Definition 1: If $X$ is a topological space and $\mathcal{U} $ is a family of subsets of $X$, then the star of a subset $A \subseteq X$ with respect to $\mathcal{U}$ is the set:
$\textrm{st}(A,\mathcal{U})=\{ U \in \mathcal{U}: U \cap A \neq \emptyset \}$.
$\textrm{st}^{n+1}(A,\mathcal{U})=\textrm{st}(\textrm{st}^{n}(A,\mathcal{U}))=\bigcup\{U\in\mathcal{U}\mid U\cap \textrm{st}^{n}(A,\mathcal{U}) \neq \emptyset \}$.
Let $\mathscr{P}$ be a topological property.
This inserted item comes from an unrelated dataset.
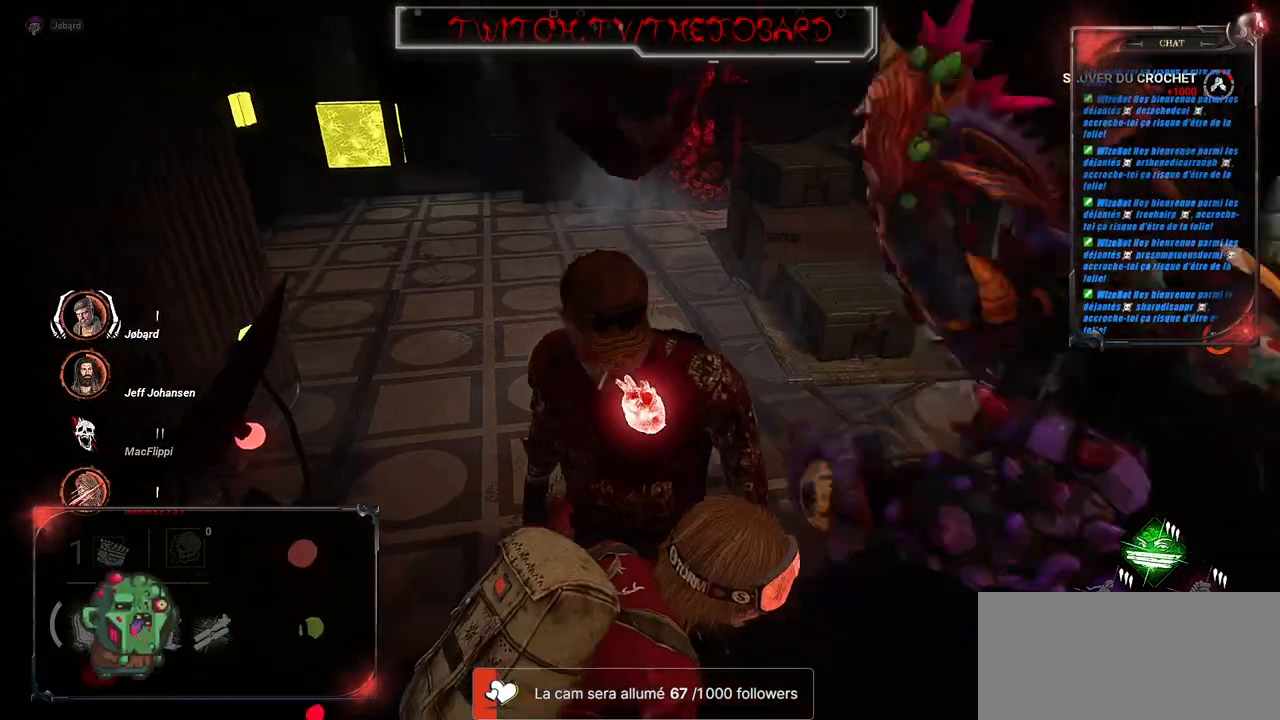
{"keys": ["shift", "z"], "mouse": [], "events": [[100, "q", "up"]]}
A space $X$ is said to be star-$\mathscr{P}$ if whenever $\mathcal{U}$ is an open cover of $X$, there is a subspace $ A \subseteq X$ with property $P$ such that $X=\textrm{st}(A,\mathcal{U})$, so a space $X$ is said to be star-compact if whenever $\mathcal{U}$ is an open cover of $X$, there is a compact subspace $A\subseteq X$ such that $X=\textrm{st}(A,\mathcal{U})$. Theorem 1: Let $\mathcal{U}$ be an open cover, so $\overline{\textrm{st}^{n}(A,\mathcal{U})} \subseteq \textrm{st}^{n+1}(A, \mathcal{U})$
Definition 2: A Hausdorff topological space $(X,\tau)$ is called $H$-closed or absolutely closed if it is closed in any Hausdorff space, which contains $X$ as a subspace.
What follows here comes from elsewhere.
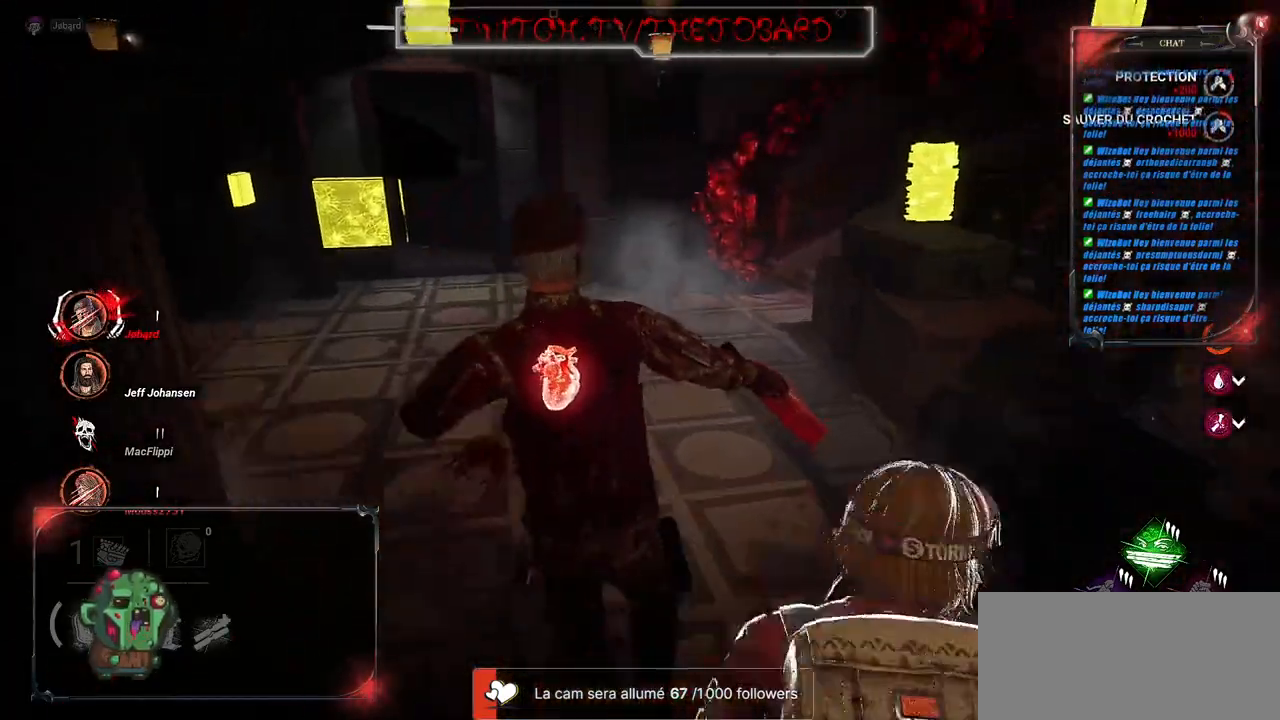
{"keys": ["shift", "z"], "mouse": [], "events": []}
Theorem 2 :Let $X$ be a Hausdorff space. $X$ is $H$-closed if and only if every open cover $\mathcal{C}$ of $X$ contains a finite subset $\mathcal{D}$ such that $\bigcup \{\overline{D}\mid D \in \mathcal{D}\} =X$, i.e., the closures of the sets from $\mathcal{D}$ cover $X$.
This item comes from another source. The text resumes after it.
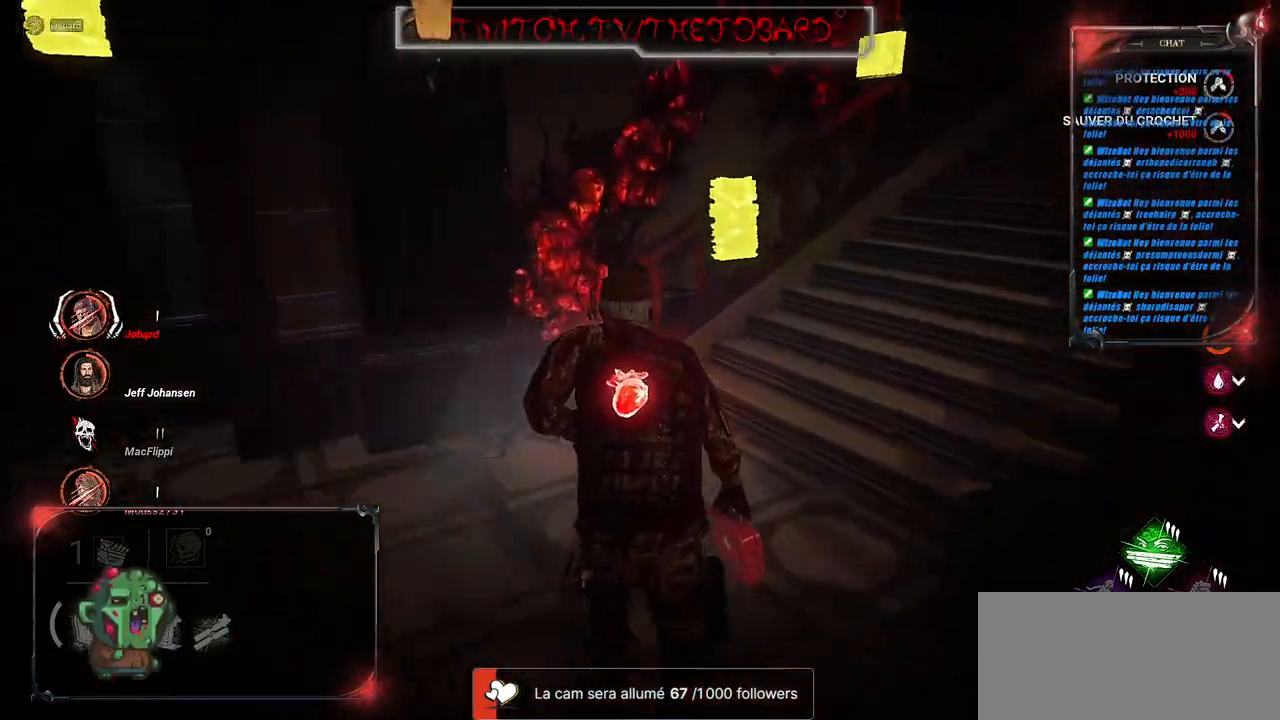
{"keys": ["shift", "z"], "mouse": [], "events": []}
I'm not totally fluent in the star -compact space, and I'm investigating the $H$-closed space. With regard to theorems 1,2, is there a relationship between the two spaces mentioned above?
I am looking for the link between these two spaces ( I mean star- compact and $H$-closed spaces) if there is an article in this field, can anyone introduce me to it?